This story may be true, and it may not. I cannot contradict it; and I am sure the world will forgive me, if I say, I cannot believe it. If it be true, two things are also true; the one, not much to the credit of the Indian character; and the other, to the everlasting infamy of the Fur Traders. If it be true, it furnishes an instance of Indian depravity that I never have elsewhere heard of in my travels; and carries the most conclusive proof of the incredible enormity of white men’s dealings in this country; who, for some sinister purpose must have introduced the poisonous drug into the country, and taught the poor chief how to use it; whilst they were silent accessories to the murders he was committing. This story is said to have been told by the Fur Traders; and although I have not always the highest confidence in their justice to the Indian, yet, I cannot for the honour of my own species, believe them to be so depraved and so wicked, nor so weak, as to reveal such iniquities of this chief, if they were true, which must directly implicate themselves as accessories to his most wilful and unprovoked murders.

Such he has been heralded, however, to future ages, as a murderer—like hundreds and thousands of others, as “horse thieves”—as “drunkards”—as “rogues of the first order,” &c. &c.—by the historian who catches but a glaring story, (and perhaps fabrication) of their lives, and has no time nor disposition to enquire into and record their long and brilliant list of virtues, which must be lost in the shade of infamy, for want of an historian.

I have learned much of this noble chieftain, and at a proper time shall recount the modes of his civil and military life—how he exposed his life, and shed his blood in rescuing the victims to horrid torture, and abolished that savage custom in his tribe—-how he led on and headed his brave warriors, against the Sacs and Foxes; and saved the butchery of his women and children—how he received the Indian agent, and entertained him in his hospitable wigwam, in his village—and how he conducted and acquitted himself on his embassy to the civilized world.

So much I will take pains to say, of a man whom I never saw, because other historians have taken equal pains just to mention his name, and a solitary (and doubtful) act of his life, as they have said of hundreds of others, for the purpose of consigning him to infamy.

How much more kind would it have been for the historian, who never saw him, to have enumerated with this, other characteristic actions of his life (for the verdict of the world); or to have allowed, in charity, his bones and his name to have slept in silence, instead of calling them up from the grave, to thrust a dagger through them, and throw them back again.

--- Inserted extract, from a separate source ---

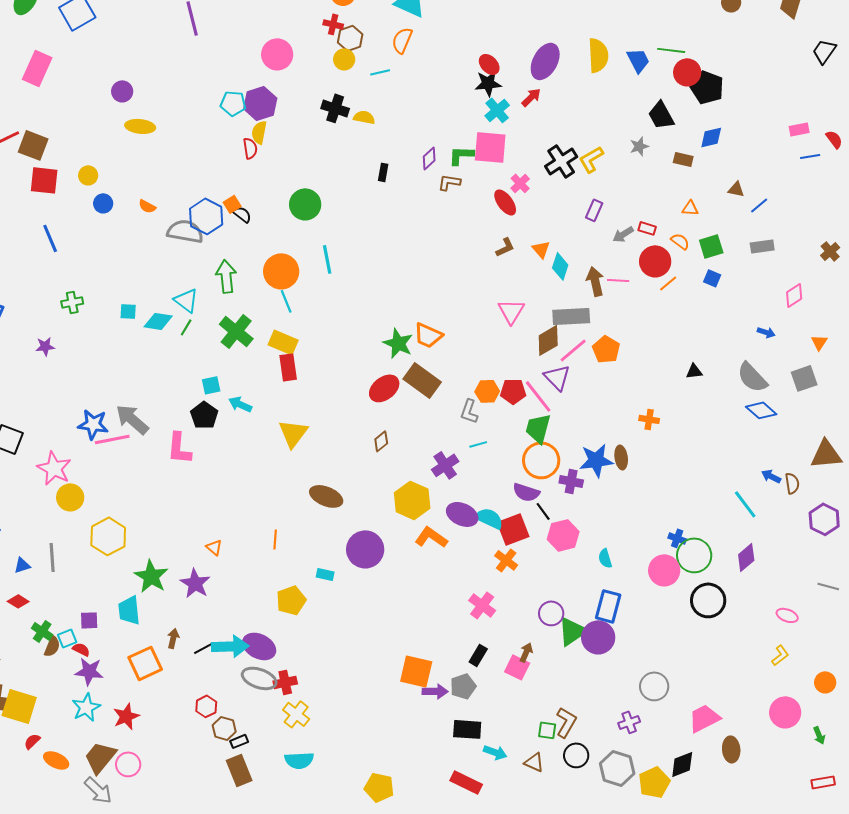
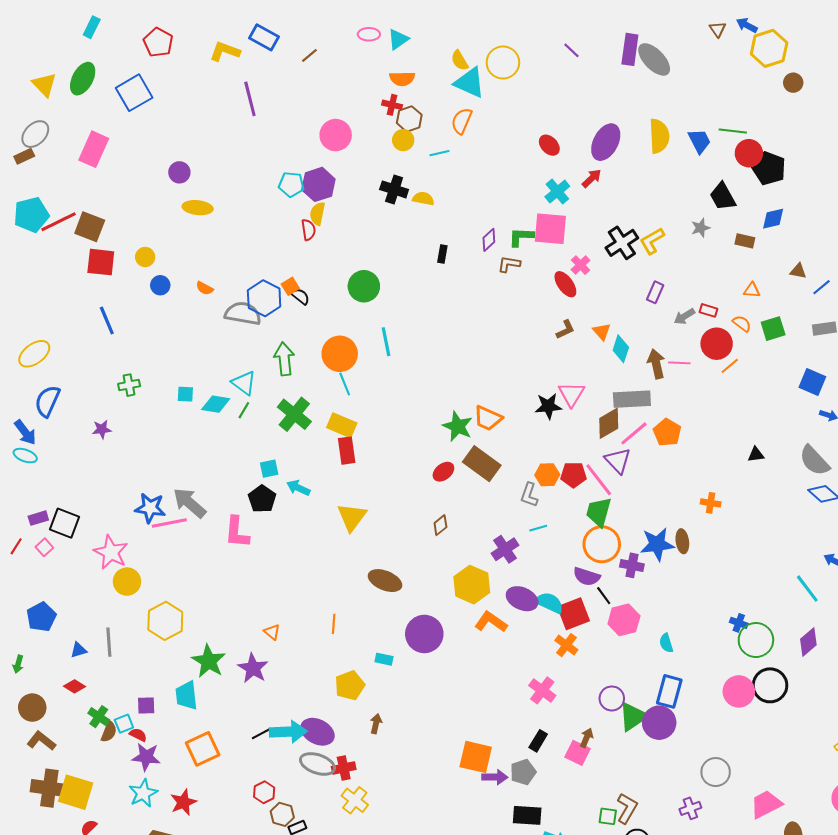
black star: (488, 83) -> (548, 406), moved
blue square: (712, 278) -> (812, 382), moved, size x1.5
red ellipse: (384, 388) -> (443, 472), size x0.7
pink circle: (664, 570) -> (739, 691), moved
brown arrow: (173, 638) -> (376, 724), moved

Book-making now-a-days, is done for money-making; and he who takes the Indian for his theme, and cannot go and see him, finds a poverty in his matter that naturally begets error, by grasping at every little tale that is brought or fabricated by their enemies. Such books are standards, because they are made for white man’s reading only; and herald the character of a people who never can disprove them. They answer the purpose for which they are written; and the poor Indian who has no redress, stands stigmatized and branded, as a murderous wretch and beast.

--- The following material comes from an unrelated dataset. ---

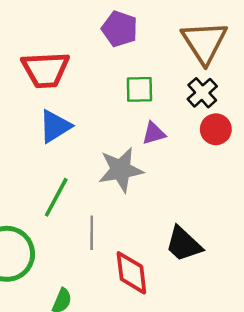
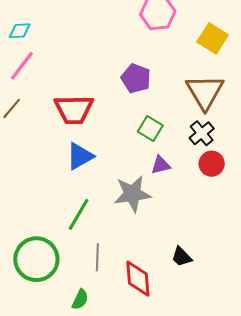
green square: (139, 89) -> (150, 129), turned 30
gray line: (92, 233) -> (97, 257), moved
black trapezoid: (184, 244) -> (182, 257), size x0.7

If the system of book-making and newspaper printing were in operation in the Indian country awhile, to herald the iniquities and horrible barbarities of white men in these Western regions, which now are sure to be overlooked; I venture to say, that chapters would soon be printed, which would sicken the reader to his heart, and set up the Indian, a fair and tolerable man.

There is no more beautiful prairie country in the world, than that which is to be seen in this vicinity. In looking back from this bluff, towards the West, there is, to an almost boundless extent, one of the most beautiful scenes imaginable. The surface of the country is gracefully and slightly undulating, like the swells of the retiring ocean after a heavy storm. And everywhere covered with a beautiful green turf, and with occasional patches and clusters of trees. The soil in this region is also rich, and capable of making one of the most beautiful and productive countries in the world.

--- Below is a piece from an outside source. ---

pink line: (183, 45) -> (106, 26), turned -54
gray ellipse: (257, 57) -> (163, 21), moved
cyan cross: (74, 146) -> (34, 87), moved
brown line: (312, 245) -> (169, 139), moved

Ba’tiste and Bogard used their rifles to some effect during the day that we loitered here, and gathered great quantities of delicious grapes. From this lovely spot we embarked the next morning, and glided through constantly changing scenes of beauty, until we landed our canoe at the base of a beautiful series of grass-covered bluffs, which, like thousands and thousands of others on the banks of this river, are designated by no name, that I know of; and I therefore introduce them as fair specimens of the grassy bluffs of the Missouri.